When your eyes are bleary from reading Murdoch (she wrote an astounding 26 novels, five plays, four books of philosophy and a single collection of poetry before her much-talked-about descent into Alzheimer’s and death in 1999), there’s a 1971 movie which is-to put it mildly-a must-rent for those of you Geritol-lovin’ kooksters who share my feelings of alienation: I’m talking about Zee and Co. , a freaky and miraculous undertaking screenplayed by the venerable Irish author Edna O’Brien and directed by someone called Brian G. Hutton. If Edward Albee’s Who’s Afraid of Virginia Woolf? were relocated to trendy, rich, bohemian early-70’s London, it would be Zee and Co. Starring Elizabeth Taylor, Michael Caine and Susannah York, this tortured, torrid, tragically hilarious depiction of middle-aged triangulation will have you screaming with joy and exhilaration. It is quite possibly the best movie I have ever seen! Ms. Taylor plays a loud, trendy, caftan-wearing middle-class chick called Zee who spends her time playing loud rock music, changing her clothes and taunting her handsome working-class bloke made good (Mr. Caine) about his love of fried food and various other common habits. She reserves the rest of her energy for emotionally pulverizing her husband’s girlfriend, Stella (Ms. York): “She’s the kind of girl who’s always slightly out of breath and sees beauty in everything … even shit !” Liz tells her nelly hairdresser over cocktails.

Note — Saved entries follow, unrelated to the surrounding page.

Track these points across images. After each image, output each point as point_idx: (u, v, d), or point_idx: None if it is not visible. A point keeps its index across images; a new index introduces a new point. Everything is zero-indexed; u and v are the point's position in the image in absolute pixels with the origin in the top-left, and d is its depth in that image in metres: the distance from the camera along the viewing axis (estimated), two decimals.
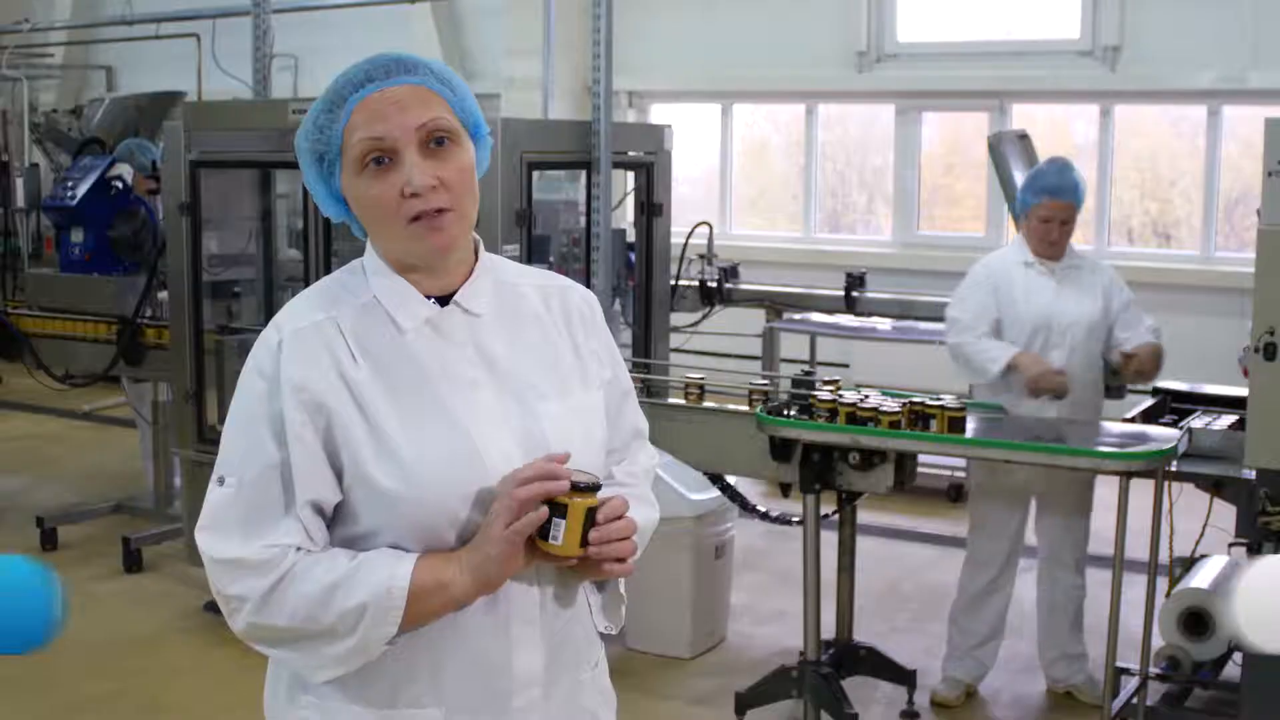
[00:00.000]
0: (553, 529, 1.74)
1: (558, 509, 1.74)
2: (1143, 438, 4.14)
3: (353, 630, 1.72)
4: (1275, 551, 3.74)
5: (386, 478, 1.74)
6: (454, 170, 1.78)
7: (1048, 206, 4.57)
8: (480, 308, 1.86)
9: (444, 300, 1.84)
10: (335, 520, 1.79)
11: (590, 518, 1.75)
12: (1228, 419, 4.35)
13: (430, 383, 1.80)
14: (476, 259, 1.89)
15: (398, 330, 1.81)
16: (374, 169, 1.77)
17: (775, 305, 7.47)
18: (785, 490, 4.55)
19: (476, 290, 1.86)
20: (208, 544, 1.77)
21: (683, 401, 4.56)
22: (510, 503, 1.72)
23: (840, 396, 4.12)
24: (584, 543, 1.75)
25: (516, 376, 1.85)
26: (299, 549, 1.74)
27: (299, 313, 1.82)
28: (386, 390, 1.78)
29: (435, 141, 1.77)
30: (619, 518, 1.78)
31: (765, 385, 4.47)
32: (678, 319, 6.56)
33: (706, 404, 4.52)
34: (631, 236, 5.76)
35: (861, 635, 4.77)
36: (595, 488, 1.76)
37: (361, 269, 1.87)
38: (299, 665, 1.80)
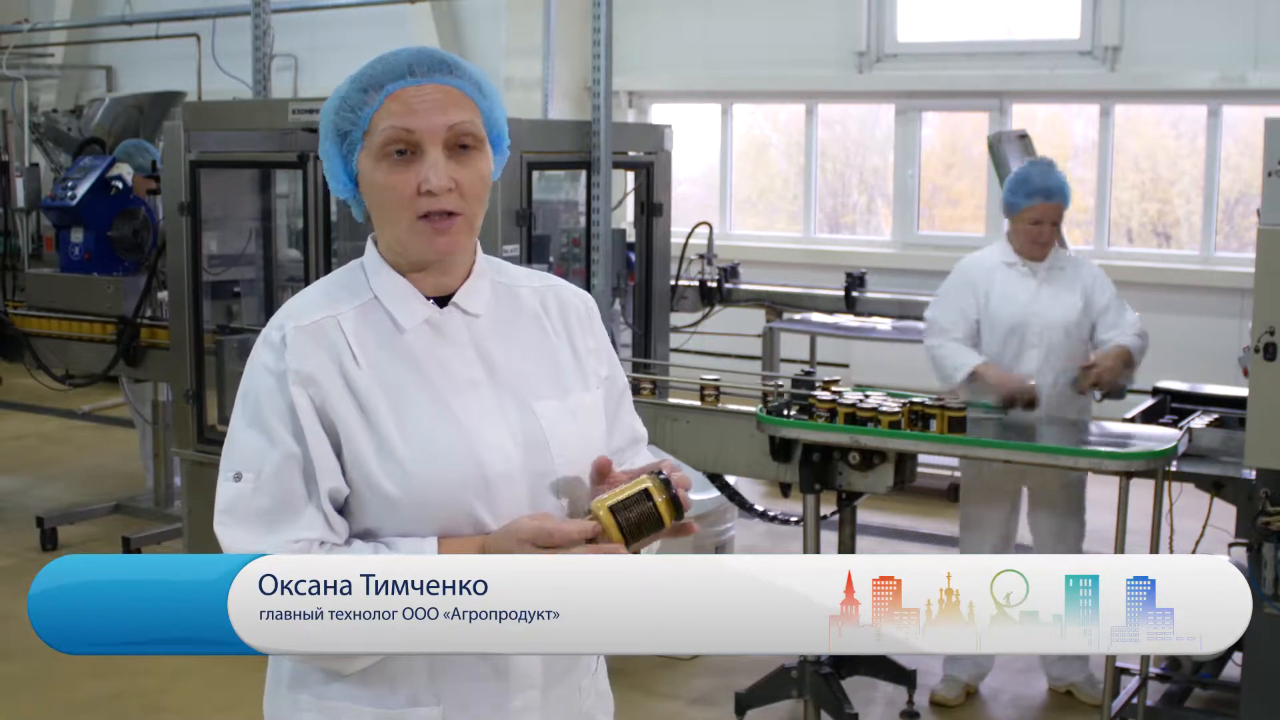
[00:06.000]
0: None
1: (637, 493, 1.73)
2: (1143, 438, 4.14)
3: None
4: (1275, 552, 3.74)
5: (388, 480, 1.75)
6: (473, 177, 1.79)
7: (1039, 209, 4.56)
8: (478, 308, 1.87)
9: (442, 301, 1.85)
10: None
11: (619, 516, 1.72)
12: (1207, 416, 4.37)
13: (430, 383, 1.81)
14: (474, 260, 1.89)
15: (398, 330, 1.82)
16: (395, 159, 1.78)
17: (775, 305, 7.47)
18: (785, 490, 4.55)
19: (475, 291, 1.87)
20: (230, 538, 1.74)
21: (683, 401, 4.56)
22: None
23: (840, 396, 4.12)
24: (624, 534, 1.71)
25: (515, 376, 1.86)
26: (322, 543, 1.74)
27: (300, 311, 1.82)
28: (387, 391, 1.78)
29: (461, 145, 1.79)
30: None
31: (770, 386, 4.46)
32: (678, 319, 6.56)
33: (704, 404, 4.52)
34: (631, 236, 5.76)
35: None
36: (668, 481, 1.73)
37: (361, 268, 1.88)
38: (324, 663, 1.78)
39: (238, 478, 1.76)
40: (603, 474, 1.81)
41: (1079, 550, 4.69)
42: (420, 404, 1.79)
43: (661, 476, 1.73)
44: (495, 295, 1.90)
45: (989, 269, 4.65)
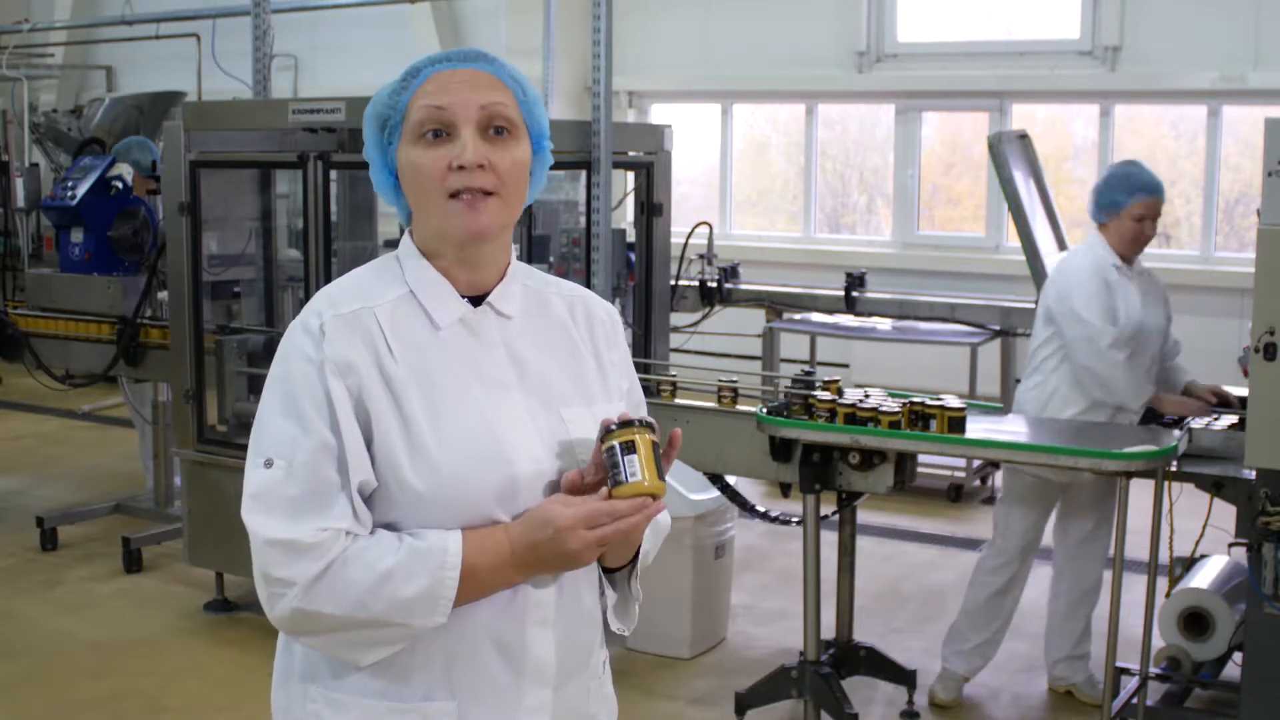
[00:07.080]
0: (626, 467, 1.73)
1: (626, 447, 1.74)
2: (1143, 437, 4.14)
3: (403, 620, 1.72)
4: (1275, 552, 3.74)
5: (417, 477, 1.75)
6: (507, 160, 1.80)
7: (1145, 204, 4.49)
8: (511, 310, 1.88)
9: (475, 301, 1.86)
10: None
11: (657, 453, 1.76)
12: (1228, 419, 4.35)
13: (463, 382, 1.81)
14: (509, 262, 1.91)
15: (433, 326, 1.83)
16: (430, 139, 1.80)
17: (775, 305, 7.49)
18: (785, 490, 4.55)
19: (509, 293, 1.88)
20: (258, 524, 1.73)
21: (685, 402, 4.56)
22: (606, 522, 1.73)
23: (840, 396, 4.12)
24: (660, 476, 1.75)
25: (543, 380, 1.87)
26: (349, 534, 1.73)
27: (337, 300, 1.82)
28: (421, 387, 1.78)
29: (495, 130, 1.80)
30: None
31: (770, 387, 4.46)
32: (678, 319, 6.56)
33: (707, 404, 4.52)
34: (631, 236, 5.76)
35: (861, 635, 4.77)
36: (652, 425, 1.77)
37: (396, 261, 1.88)
38: (339, 653, 1.78)
39: (268, 464, 1.74)
40: (574, 487, 1.81)
41: (1104, 560, 4.64)
42: (453, 403, 1.79)
43: (617, 425, 1.76)
44: (526, 299, 1.91)
45: (1107, 270, 4.49)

The grotesque brilliance of Ms. Taylor’s performance aside, the film serves as a salutary reminder that it is the prerogative of every middle-aged person to go completely over the top in the fashion department. Screw age-appropriate dressing! Ms. Taylor’s rule-breaking wardrobe consists of exhibitionistic hippie chiffons with flyaway panels, endless gaudy ponchos, capes, plumed cavalier hats, buccaneer boots and massive ethnic jewelry-worn on her forehead. Re fashion, you contemporary middle-aged chicks only have two choices: You can starve yourself to death in order to squeeze into the teeny designer offerings du jour , or head straight to Eileen Fisher, load up on her signature adult Garanimals and then-à la Zee-theatrically accessorize the shit out of your outfits with boas and piratey hats. I would recommend the latter.
Zee and Co. is hard to rent and expensive to buy. At the time of writing, Amazon.com has seven VHS copies starting at a hefty $60, but it’s worth it just for the opening credits, with the blousily mesmerizing Liz playing ping-pong in slow motion. Menopause, schmenopause!